= What to work on =
Your task is to copy the listing exactly. Drop any pictures from the copy.

= Provided data =
※

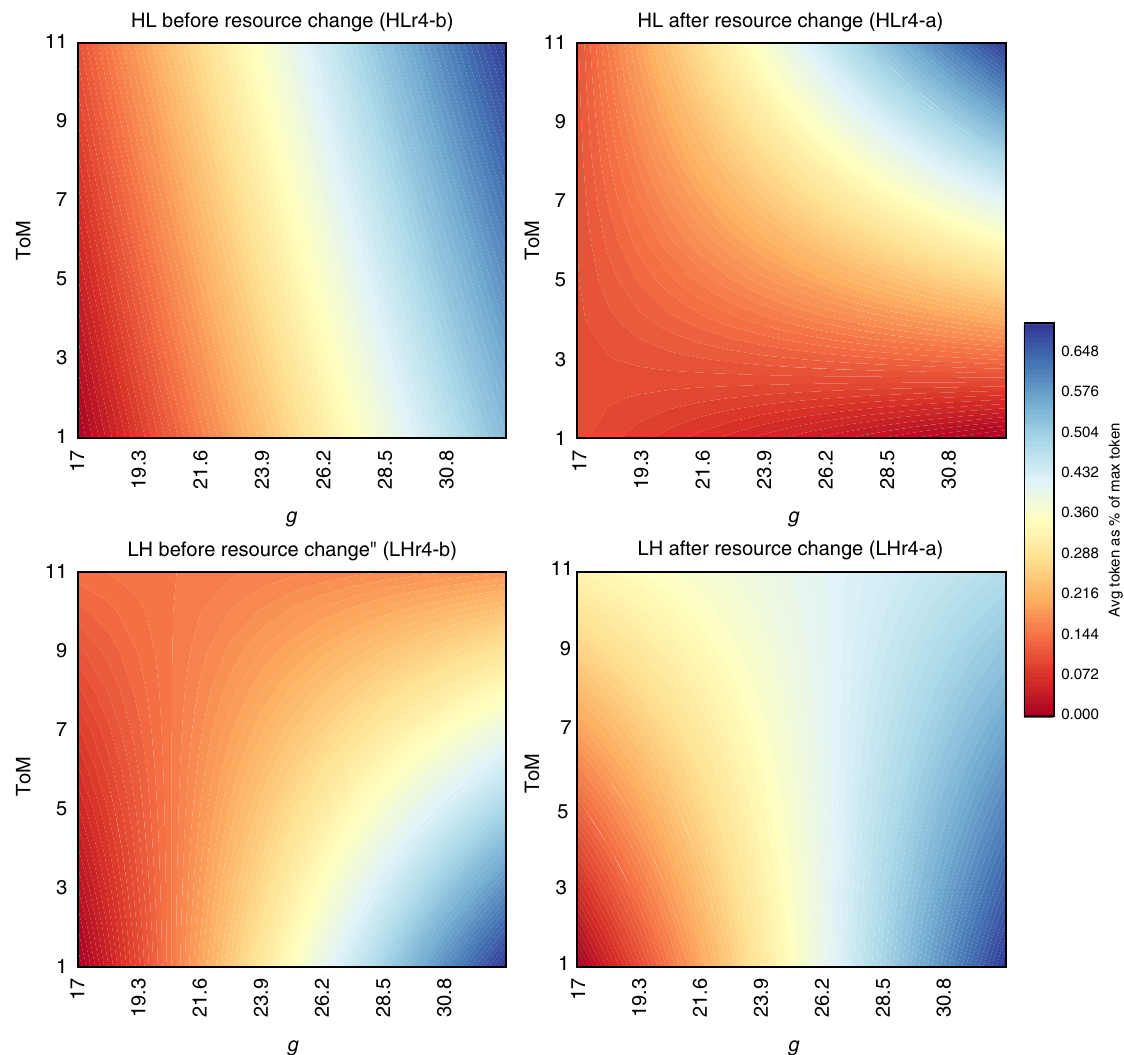
Fig. 4 Effects of g and ToM and change on average tokens collected as % of maximum tokens available. Blue color group harvested less, HL high-to-low resource growth treatment, LH low-to-high resource growth treatment, -b marginal effect when change = 0 (before change), -a marginal effects when change = 1 (after change). The different fi gure panels represent the marginal effects of g and ToM for models Hr4 and LHr4 portrayed in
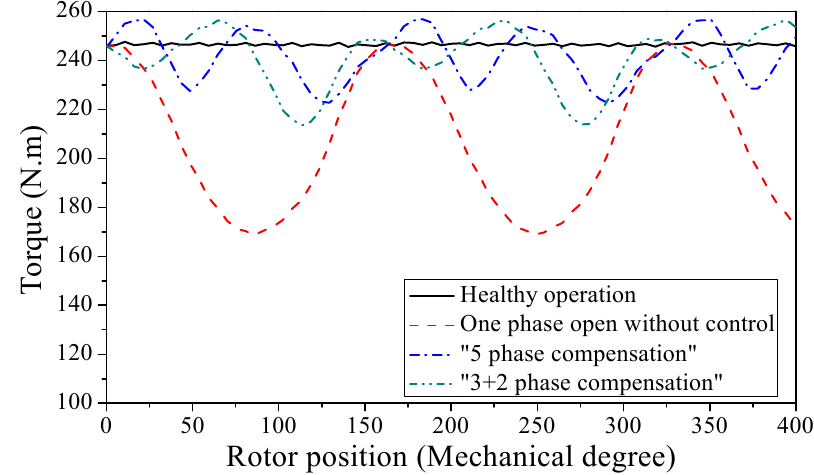
Figure 12. Torque behavior for one-phase-open fault.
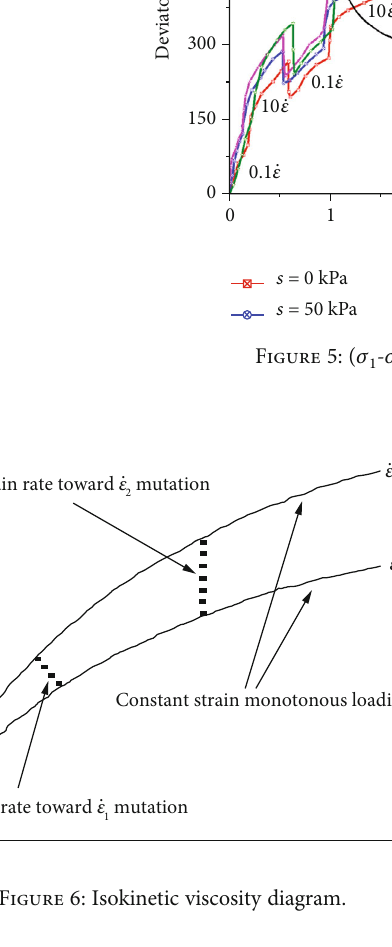
Figure 6: Isokinetic viscosity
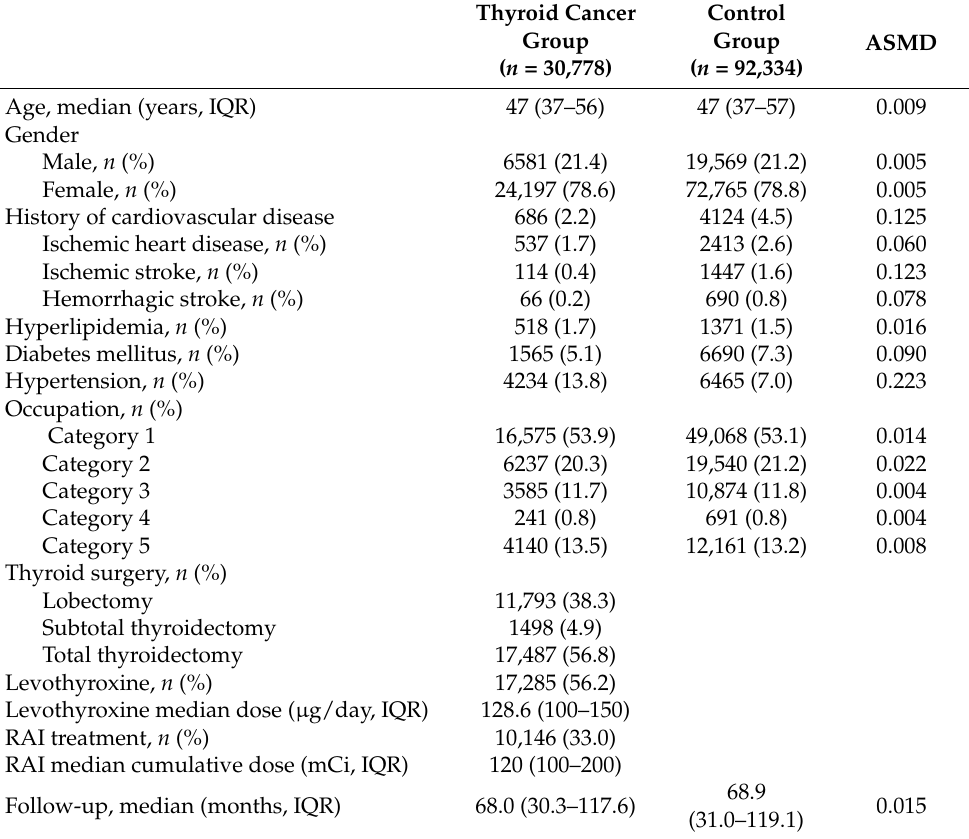
Table 1. Characteristics of the study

※

= Exercise result =
Fig. 4 Effects of g and ToM and change on average tokens collected as % of maximum tokens available. Blue color group harvested less, HL high-to-low resource growth treatment, LH low-to-high resource growth treatment, -b marginal effect when change = 0 (before change), -a marginal effects when change = 1 (after change). The different fi gure panels represent the marginal effects of g and ToM for models Hr4 and LHr4 portrayed in
Figure 12. Torque behavior for one-phase-open fault.
Figure 6: Isokinetic viscosity
Table 1. Characteristics of the study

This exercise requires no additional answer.